#### Task instructions
Skip the images and restate every line of the records exactly.

#### Dataset content
· · · ·
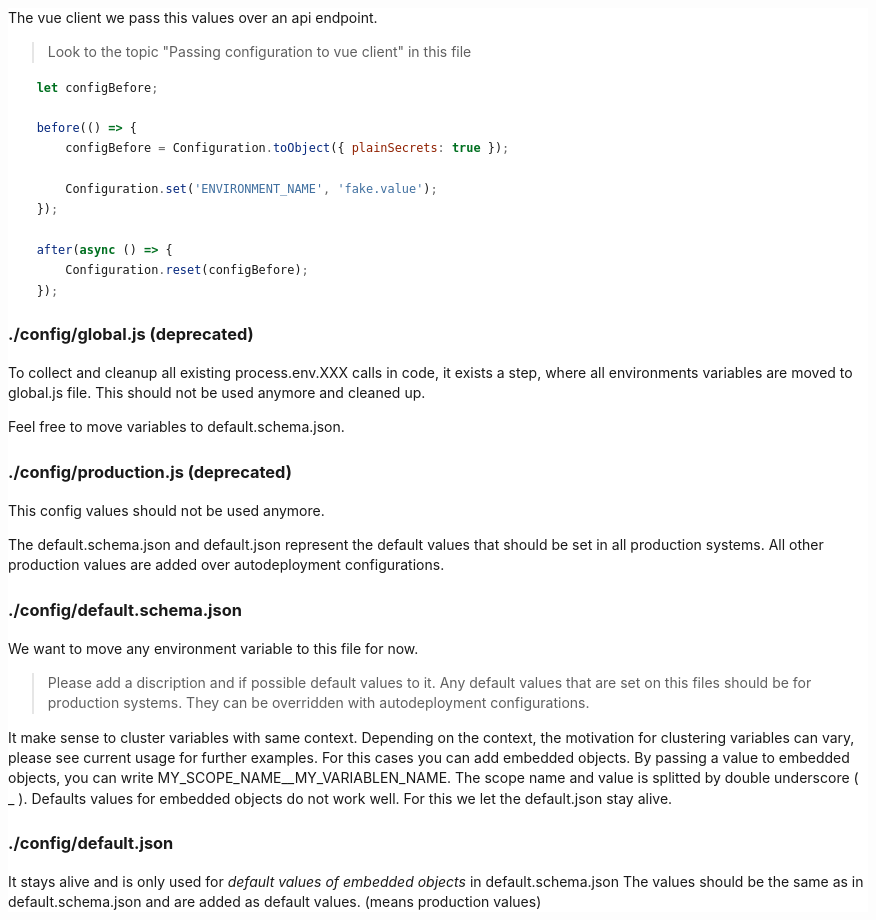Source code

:The vue client we pass this values over an api endpoint.
> Look to the topic "Passing configuration to vue client" in this file

``` javascript
    let configBefore;

    before(() => {
        configBefore = Configuration.toObject({ plainSecrets: true });

        Configuration.set('ENVIRONMENT_NAME', 'fake.value');
    });

    after(async () => {
        Configuration.reset(configBefore);
    });

```

### ./config/global.js (deprecated)

To collect and cleanup all existing process.env.XXX calls in code, it exists a step, where all environments variables are moved to global.js file.
This should not be used anymore and cleaned up.

Feel free to move variables to default.schema.json.

### ./config/production.js (deprecated)

This config values should not be used anymore.

The default.schema.json and default.json represent the default values that should be set in all production systems.
All other production values are added over autodeployment configurations.

### ./config/default.schema.json

We want to move any environment variable to this file for now.
> Please add a discription and if possible default values to it.
> Any default values that are set on this files should be for production systems. They can be overridden with autodeployment configurations.

It make sense to cluster variables with same context.
Depending on the context, the motivation for clustering variables can vary, please see current usage for further examples.
For this cases you can add embedded objects. By passing a value to embedded objects, you can write MY_SCOPE_NAME__MY_VARIABLEN_NAME.
The scope name and value is splitted by double underscore ( _ ).
Defaults values for embedded objects do not work well. For this we let the default.json stay alive.

### ./config/default.json

It stays alive and is only used for *default values of embedded objects* in default.schema.json
The values should be the same as in default.schema.json and are added as default values. (means production values)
· · · ·
#### Completed task
Source code

:The vue client we pass this values over an api endpoint.
> Look to the topic "Passing configuration to vue client" in this file

``` javascript
    let configBefore;

    before(() => {
        configBefore = Configuration.toObject({ plainSecrets: true });

        Configuration.set('ENVIRONMENT_NAME', 'fake.value');
    });

    after(async () => {
        Configuration.reset(configBefore);
    });

```

### ./config/global.js (deprecated)

To collect and cleanup all existing process.env.XXX calls in code, it exists a step, where all environments variables are moved to global.js file.
This should not be used anymore and cleaned up.

Feel free to move variables to default.schema.json.

### ./config/production.js (deprecated)

This config values should not be used anymore.

The default.schema.json and default.json represent the default values that should be set in all production systems.
All other production values are added over autodeployment configurations.

### ./config/default.schema.json

We want to move any environment variable to this file for now.
> Please add a discription and if possible default values to it.
> Any default values that are set on this files should be for production systems. They can be overridden with autodeployment configurations.

It make sense to cluster variables with same context.
Depending on the context, the motivation for clustering variables can vary, please see current usage for further examples.
For this cases you can add embedded objects. By passing a value to embedded objects, you can write MY_SCOPE_NAME__MY_VARIABLEN_NAME.
The scope name and value is splitted by double underscore ( _ ).
Defaults values for embedded objects do not work well. For this we let the default.json stay alive.

### ./config/default.json

It stays alive and is only used for *default values of embedded objects* in default.schema.json
The values should be the same as in default.schema.json and are added as default values. (means production values)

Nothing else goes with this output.